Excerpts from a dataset
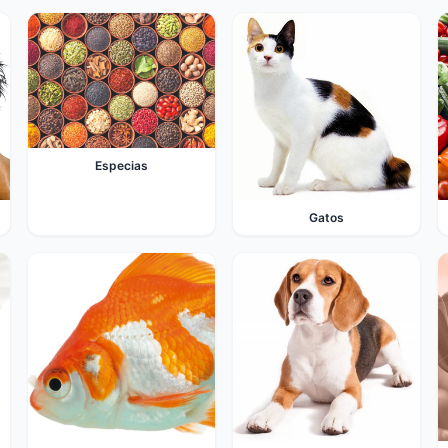
Especias
Gatos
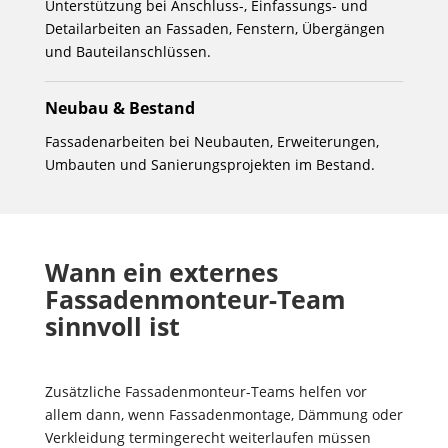
Unterstützung bei Anschluss-, Einfassungs- und
Detailarbeiten an Fassaden, Fenstern, Übergängen
und Bauteilanschlüssen.
Neubau & Bestand
Fassadenarbeiten bei Neubauten, Erweiterungen,
Umbauten und Sanierungsprojekten im Bestand.
Wann ein externes
Fassadenmonteur-Team
sinnvoll ist
Zusätzliche Fassadenmonteur-Teams helfen vor
allem dann, wenn Fassadenmontage, Dämmung oder
Verkleidung termingerecht weiterlaufen müssen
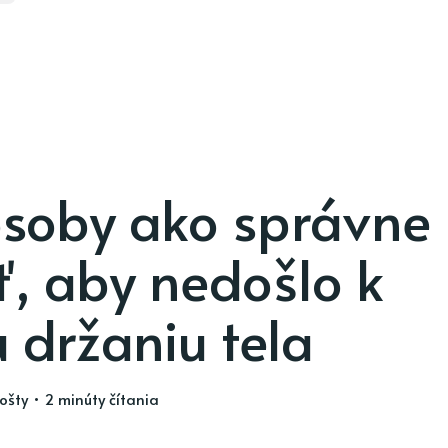
soby ako správne
ť, aby nedošlo k
 držaniu tela
ošty
• 2 minúty čítania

Requirement ::
Exact copy, no pictures: write out all the records above.

Written solution ::
Especias
Gatos
Unterstützung bei Anschluss-, Einfassungs- und
Detailarbeiten an Fassaden, Fenstern, Übergängen
und Bauteilanschlüssen.
Neubau & Bestand
Fassadenarbeiten bei Neubauten, Erweiterungen,
Umbauten und Sanierungsprojekten im Bestand.
Wann ein externes
Fassadenmonteur-Team
sinnvoll ist
Zusätzliche Fassadenmonteur-Teams helfen vor
allem dann, wenn Fassadenmontage, Dämmung oder
Verkleidung termingerecht weiterlaufen müssen
soby ako správne
ť, aby nedošlo k
 držaniu tela
ošty
• 2 minúty čítania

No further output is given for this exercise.